Giancarlo Stanton to Giants? Upside vs downside from Marlins perspective

Because we are too cool to allow the games to sustain us and because we all think the purpose of sports is actually not to be the best player but the general manager, the new item on the baseball menu is not the pennant races but “Where should Giancarlo Stanton go?”

The usual suspects are listed – the Yankees, the Giants, the Chunichi Dragons, Real Madrid – and the $295 million still on his contract is not considered an impediment.

But the logic behind the Marlins keeping him is just as clear and more pressing. Namely, Bruce Sherman, the incoming owner, and Derek Jeter, the designated face, did not buy this team and promptly try to make themselves detested by the few people who still care about it.
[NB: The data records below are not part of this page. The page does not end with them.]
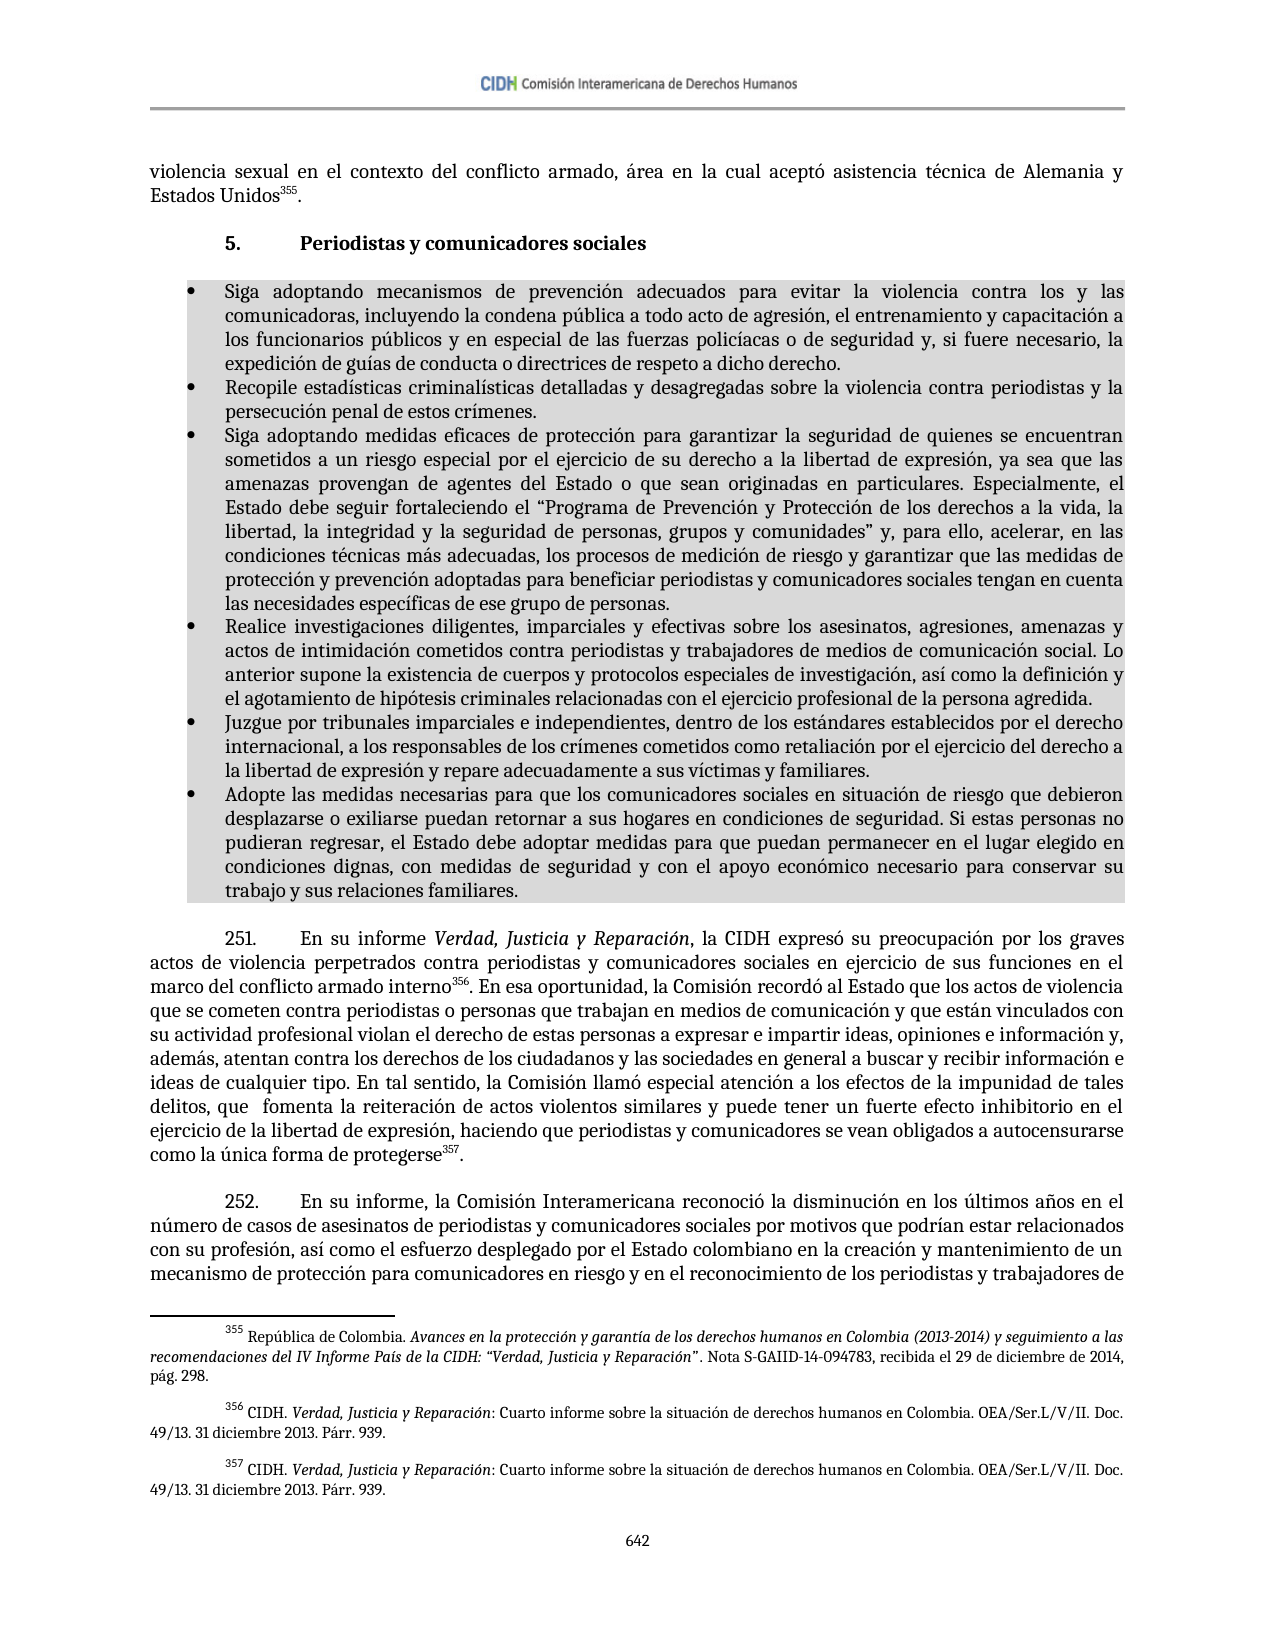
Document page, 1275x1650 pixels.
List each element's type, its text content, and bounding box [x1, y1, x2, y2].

picture [475, 74, 800, 93]
list En su informe a la Comisión, el Estado señaló las medidas tomadas para aumentar el acceso a la justicia y abordar la impunidad persistente en los casos de mujeres que han sido víctimas de violencia sexual. El Estado explica que en la Ley 1719 se establecen medidas para garantizar el acceso de las víctimas de violencia sexual a la justicia, especialmente en el contexto del conflicto armado. Asimismo, el Estado informó a la Comisión que había elaborado el Plan Nacional Integral para garantizar a las Mujeres una Vida Libre de Violencias, mediante el cual se coordina la labor de todas las instituciones pertinentes en la prevención y el manejo de la violencia de género. La Comisión reconoce los diálogos regionales entablados por el Estado con el poder judicial a fin de cambiar la cultura judicial e incluir una perspectiva de género y recibió información del Estado en el sentido de que se capacitará a unos 1.000 funcionarios judiciales con una perspectiva de género. De manera análoga, el Estado informó a la CIDH acerca de su participación en seminarios internacionales sobre la forma de abordar la violencia sexual en el contexto del conflicto armado, área en la cual aceptó asistencia técnica de Alemania y Estados Unidos. [150, 160, 1125, 208]
list Recopile estadísticas criminalísticas detalladas y desagregadas sobre la violencia contra periodistas y la persecución penal de estos crímenes. [187, 376, 1125, 423]
list Siga adoptando medidas eficaces de protección para garantizar la seguridad de quienes se encuentran sometidos a un riesgo especial por el ejercicio de su derecho a la libertad de expresión, ya sea que las amenazas provengan de agentes del Estado o que sean originadas en particulares. Especialmente, el Estado debe seguir fortaleciendo el “Programa de Prevención y Protección de los derechos a la vida, la libertad, la integridad y la seguridad de personas, grupos y comunidades” y, para ello, acelerar, en las condiciones técnicas más adecuadas, los procesos de medición de riesgo y garantizar que las medidas de protección y prevención adoptadas para beneficiar periodistas y comunicadores sociales tengan en cuenta las necesidades específicas de ese grupo de personas. [187, 423, 1125, 615]
list En su informe Verdad, Justicia y Reparación, la CIDH expresó su preocupación por los graves actos de violencia perpetrados contra periodistas y comunicadores sociales en ejercicio de sus funciones en el marco del conflicto armado interno. En esa oportunidad, la Comisión recordó al Estado que los actos de violencia que se cometen contra periodistas o personas que trabajan en medios de comunicación y que están vinculados con su actividad profesional violan el derecho de estas personas a expresar e impartir ideas, opiniones e información y, además, atentan contra los derechos de los ciudadanos y las sociedades en general a buscar y recibir información e ideas de cualquier tipo. En tal sentido, la Comisión llamó especial atención a los efectos de la impunidad de tales delitos, que fomenta la reiteración de actos violentos similares y puede tener un fuerte efecto inhibitorio en el ejercicio de la libertad de expresión, haciendo que periodistas y comunicadores se vean obligados a autocensurarse como la única forma de protegerse. [150, 927, 1125, 1166]
list Juzgue por tribunales imparciales e independientes, dentro de los estándares establecidos por el derecho internacional, a los responsables de los crímenes cometidos como retaliación por el ejercicio del derecho a la libertad de expresión y repare adecuadamente a sus víctimas y familiares. [187, 711, 1125, 783]
list Realice investigaciones diligentes, imparciales y efectivas sobre los asesinatos, agresiones, amenazas y actos de intimidación cometidos contra periodistas y trabajadores de medios de comunicación social. Lo anterior supone la existencia de cuerpos y protocolos especiales de investigación, así como la definición y el agotamiento de hipótesis criminales relacionadas con el ejercicio profesional de la persona agredida. [187, 615, 1125, 711]
list Adopte las medidas necesarias para que los comunicadores sociales en situación de riesgo que debieron desplazarse o exiliarse puedan retornar a sus hogares en condiciones de seguridad. Si estas personas no pudieran regresar, el Estado debe adoptar medidas para que puedan permanecer en el lugar elegido en condiciones dignas, con medidas de seguridad y con el apoyo económico necesario para conservar su trabajo y sus relaciones familiares. [187, 783, 1125, 903]
list Periodistas y comunicadores sociales [225, 232, 1125, 256]
list Siga adoptando mecanismos de prevención adecuados para evitar la violencia contra los y las comunicadoras, incluyendo la condena pública a todo acto de agresión, el entrenamiento y capacitación a los funcionarios públicos y en especial de las fuerzas policíacas o de seguridad y, si fuere necesario, la expedición de guías de conducta o directrices de respeto a dicho derecho. [187, 280, 1125, 376]
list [150, 1190, 1125, 1286]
So far, we know that the monstrous thing in center field (no, not Christian Yelich) is likely to be torn down, and that Stanton is don’t-go-to-the-bathroom-during-his-half-inning entertainment. Beyond that, we know only that the Marlins draw when they win a lot and barely at all the rest of the time. They are clearly a distant third in a four-team race with the Dolphins and Heat for people’s hearts, and now that hating Jeffrey Loria’s living guts are off the table for the fans, there really is no there, there.

So what’s the up-side of moving Stanton (and before we go any further, the Giants don’t have nearly enough assets to make that work, so calm the hell down) for the Marlins? Prospects, the dark hole that makes a three-year plan a six-year plan.
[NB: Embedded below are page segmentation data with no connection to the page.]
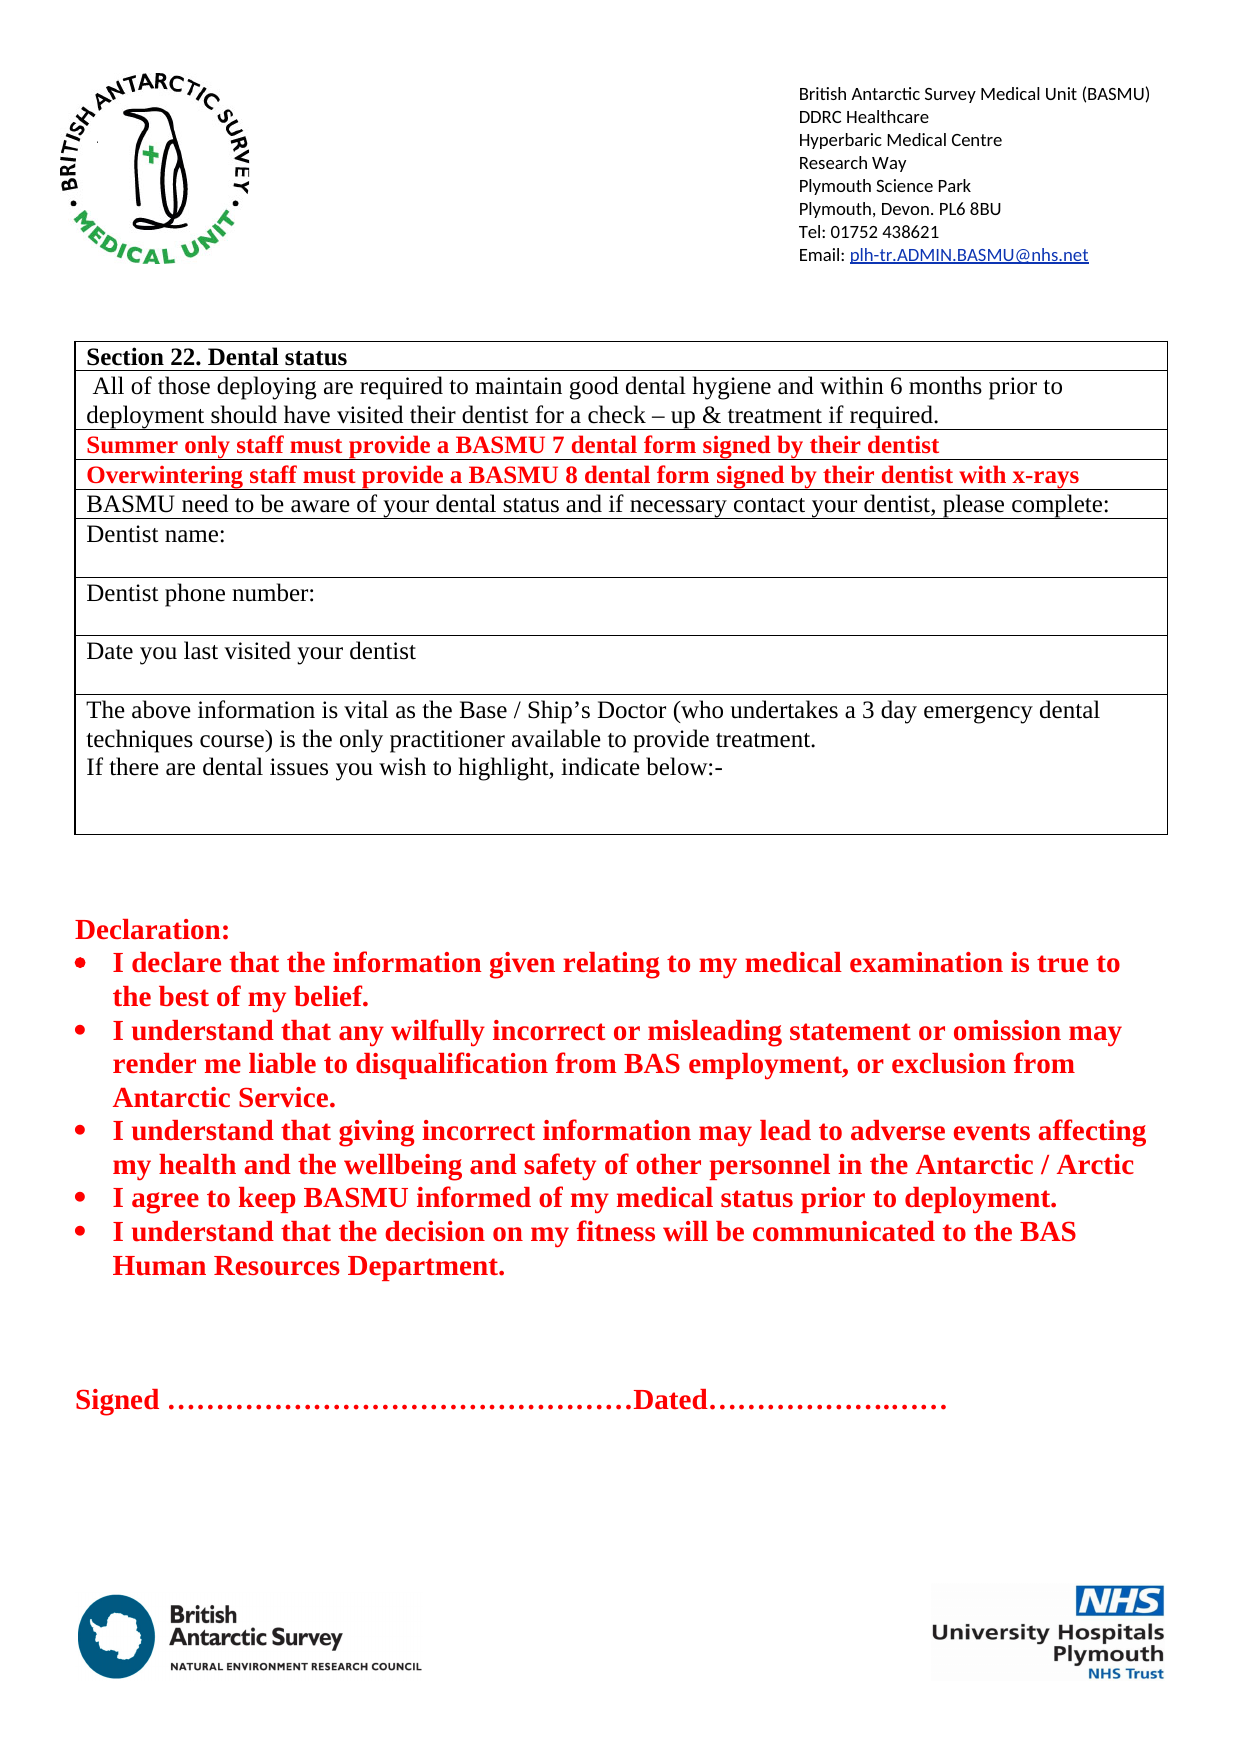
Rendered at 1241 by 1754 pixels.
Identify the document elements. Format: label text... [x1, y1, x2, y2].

list I declare that the information given relating to my medical examination is true to the best of my belief. [75, 946, 1165, 1013]
text Declaration: [75, 912, 1165, 946]
picture [75, 1592, 424, 1681]
picture [60, 73, 250, 264]
table_cell Summer only staff must provide a BASMU 7 dental form signed by their dentist [76, 430, 1167, 459]
table_cell The above information is vital as the Base / Ship’s Doctor (who undertakes a 3 day emergency dental techniques course) is the only practitioner available to provide treatment. If there are dental issues you wish to highlight, indicate below:- [76, 695, 1167, 834]
list I agree to keep BASMU informed of my medical status prior to deployment. [75, 1181, 1165, 1214]
text Signed …………………………………………Dated……………….…… [75, 1382, 1165, 1416]
table_cell BASMU need to be aware of your dental status and if necessary contact your dentist, please complete: [76, 490, 1167, 518]
picture [930, 1583, 1166, 1681]
table_cell Dentist phone number: [76, 578, 1167, 635]
table_cell All of those deploying are required to maintain good dental hygiene and within 6 months prior to deployment should have visited their dentist for a check – up & treatment if required. [76, 371, 1167, 429]
list I understand that giving incorrect information may lead to adverse events affecting my health and the wellbeing and safety of other personnel in the Antarctic / Arctic [75, 1113, 1165, 1181]
table_cell Dentist name: [76, 519, 1167, 577]
list I understand that any wilfully incorrect or misleading statement or omission may render me liable to disqualification from BAS employment, or exclusion from Antarctic Service. [75, 1013, 1165, 1113]
list I understand that the decision on my fitness will be communicated to the BAS Human Resources Department. [75, 1214, 1165, 1281]
table_cell Overwintering staff must provide a BASMU 8 dental form signed by their dentist with x-rays [76, 460, 1167, 488]
table_header Section 22. Dental status [76, 342, 1167, 370]
table_cell Date you last visited your dentist [76, 636, 1167, 694]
And the down-side? Sherman may as well move the team for the level of fun he’ll get from it, and the only reason to buy a team looking at a $60 million loss is for the fun. Besides, onlky a very few owners have ever made the full turn from villain to hero – the first impression almost always lasts forever.

So while Stanton may create immediate wallet relief for this aggressively average team (their current record of 57-61 is the 12th best in their 25-year history, and they’ve only had eight winning seasons ever), they also have nothing to sell the fans that they have to live with every day. And if they don’t have enough fans . . . well, I hear San Jose is always hot for a mediocre franchise that lurches between spending money and hoarding it.